What possessed them: Greg researched and discovered there wasn't a product available to solve the problem bugging him and his wife. The next best thing, he says, was to make one. And BevHat would not only meet a consumer need--it would also fulfill Greg's desire to develop a product from scratch and bring it to market. The venture has been entirely self-learned, he says, from finding a manufacturer to designing a website to patenting. The resulting device resembles an upside-down strainer with a knob at the top.

Why? "We wanted something functional, easy to use and inspired by us drinking wine," Greg says. BevHat fills the bill: Because it keeps bugs out of your glass, you don't have to "throw your drink away, drink the bug or stick your finger in and fish it out."


Customers: About 86 percent of the Irvine, Calif.-based company's customers are wineries, wine shops and other vendors; the rest, Greg says, are individuals (mostly female) who randomly stumble upon the product.
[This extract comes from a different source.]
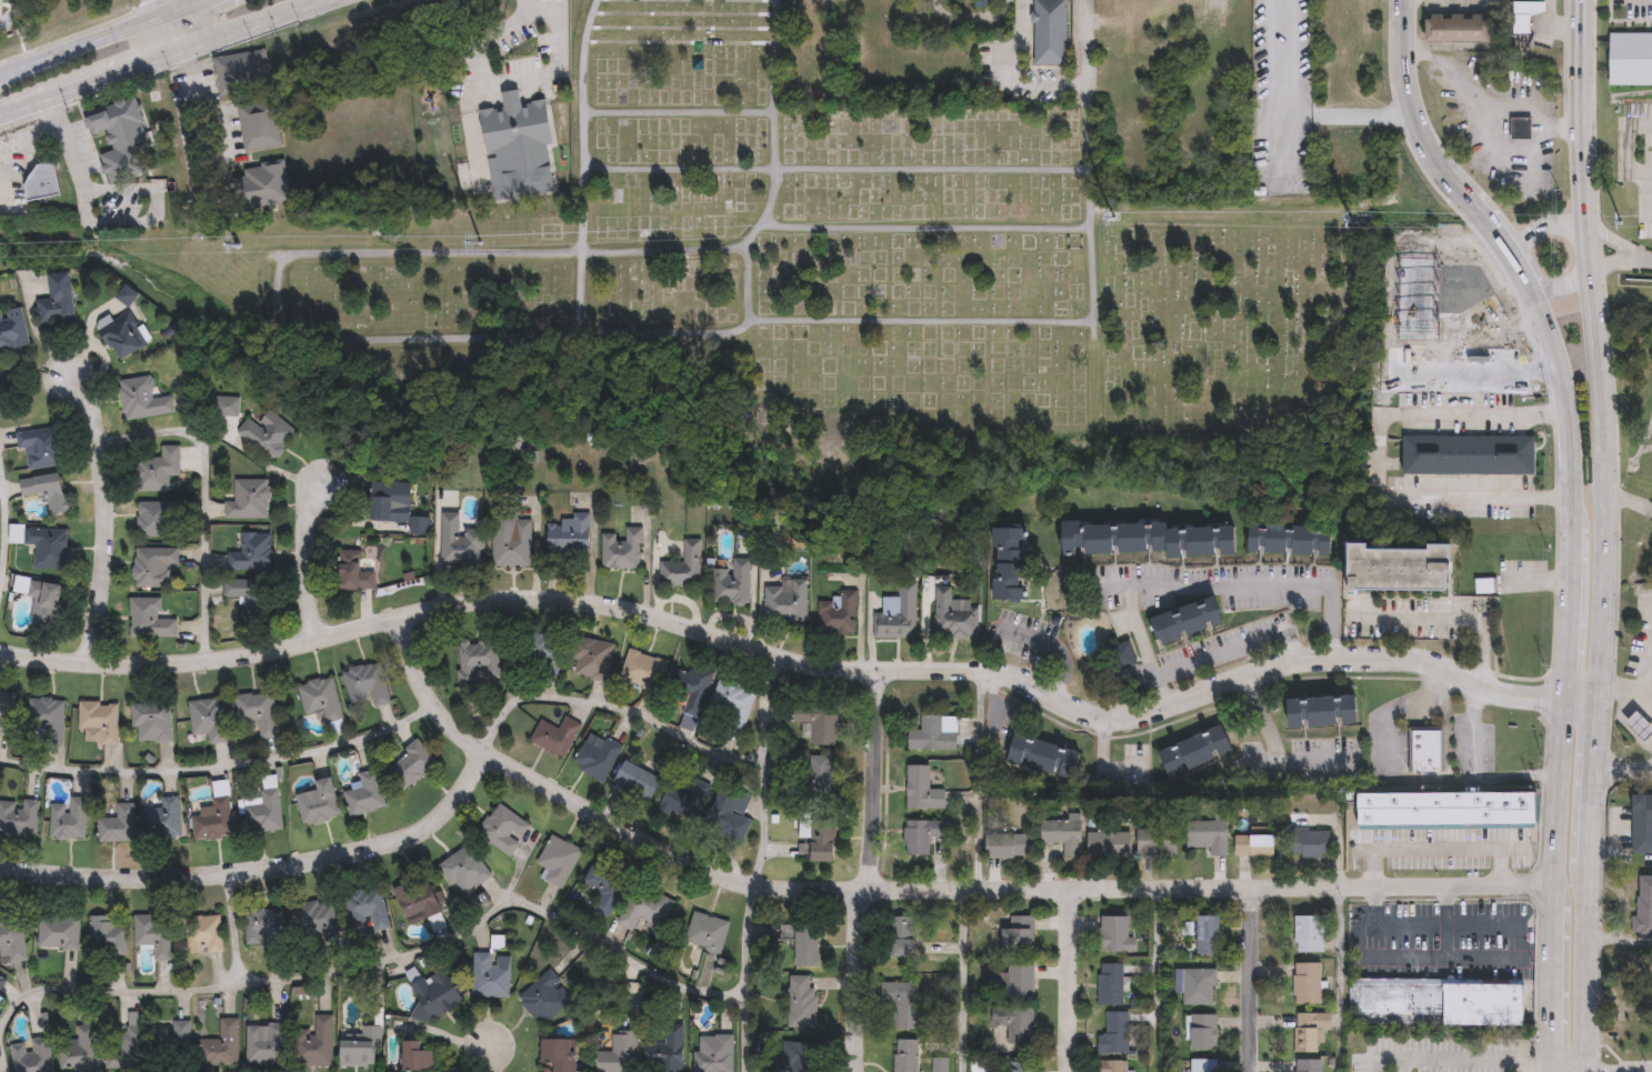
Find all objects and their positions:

So far, nearly 3,000 BevHats have been sold in 28 wineries and wine shops in California, Texas, Iowa, New York and Pennsylvania.

Marketing: Greg and Renée work full time and devote their free hours to the venture. Renée is in charge of e-mail marketing targeted to specific wineries. In addition its own website, BevHat has Facebook and Twitter presences. However, Greg says direct contact with vendors--going to wineries, sending samples, making appointments and showing the product--has proved to be the best marketing tool.

Price: A pack of two is $11.98 at A 10-pack is $39.99.

Up next: The couple is working on new sizes, colors and designs and hopes to sell 10,000 BevHats by the end of this year.